Python type inference is challenging in practice. Due to its dynamic properties and extensive dependencies on third-party libraries without type annotations, the performance of traditional static analysis techniques is limited. Although semantics in source code can help manifest intended usage for variables (thus help infer types), they are usually ignored by existing tools. In this paper, we propose PYInfer, an end-to-end learning-based type inference tool that automatically generates type annotations for Python variables. The key insight is that contextual code semantics is critical in inferring the type for a variable. For each use of a variable, we collect a few tokens within its contextual scope, and design a neural network to predict its type. One challenge is that it is difficult to collect a high-quality human-labeled training dataset for this purpose. To address this issue, we apply an existing static analyzer to generate the ground truth for variables in source code. Our main contribution is a novel approach to statically infer variable types effectively and efficiently. Formulating the type inference as a classification problem, we can handle user-defined types and predict type probabilities for each variable. Our model achieves 91.2% accuracy on classifying 11 basic types in Python and 81.2% accuracy on classifying 500 most common types. Our results substantially outperform the state-of-the-art type annotators.
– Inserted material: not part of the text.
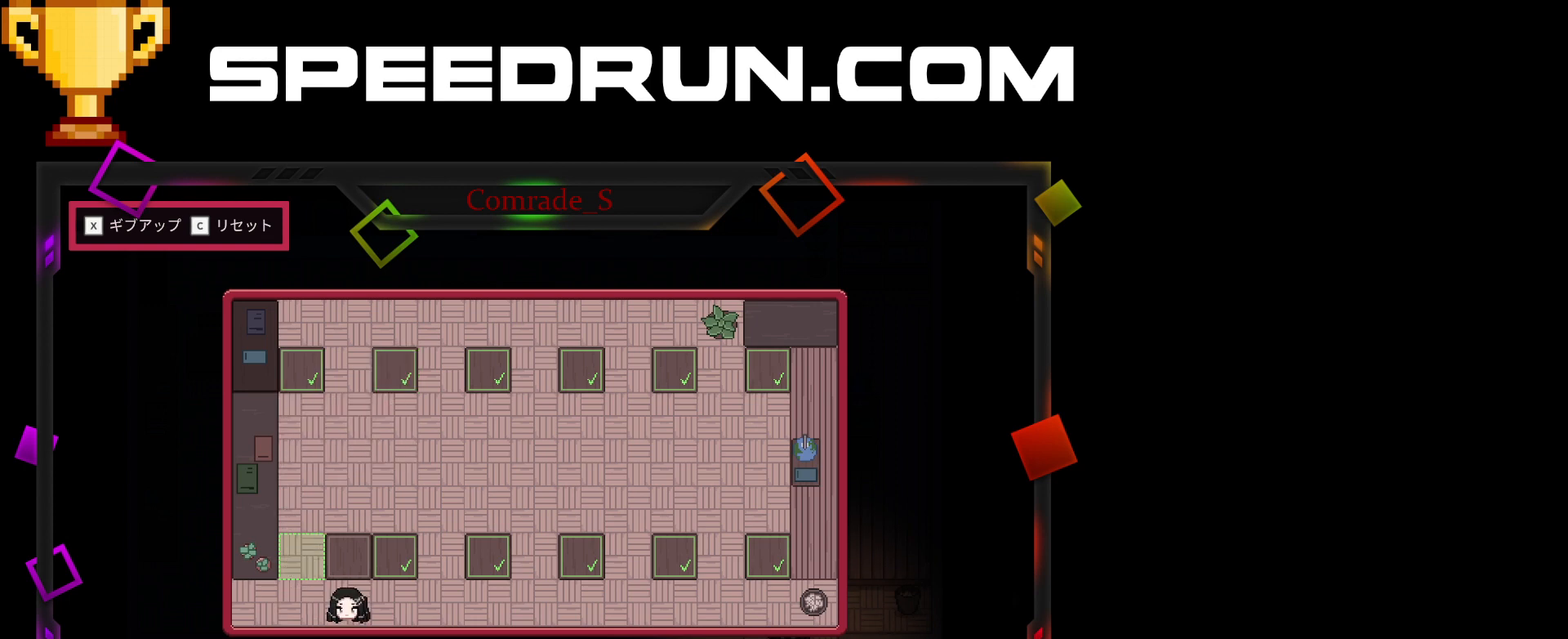
{"keys": ["shift"], "mouse": [], "events": []}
Moreover, PYInfer achieves 5.2X more code coverage and is 187X faster than a state-of-the-art learning-based tool. With similar time consumption, our model annotates 5X more variables than a state-of-the-art static analysis tool. Our model also outperforms a learning-based function-level annotator on annotating types for variables and function arguments. All our tools and datasets are publicly available to facilitate future research in this direction.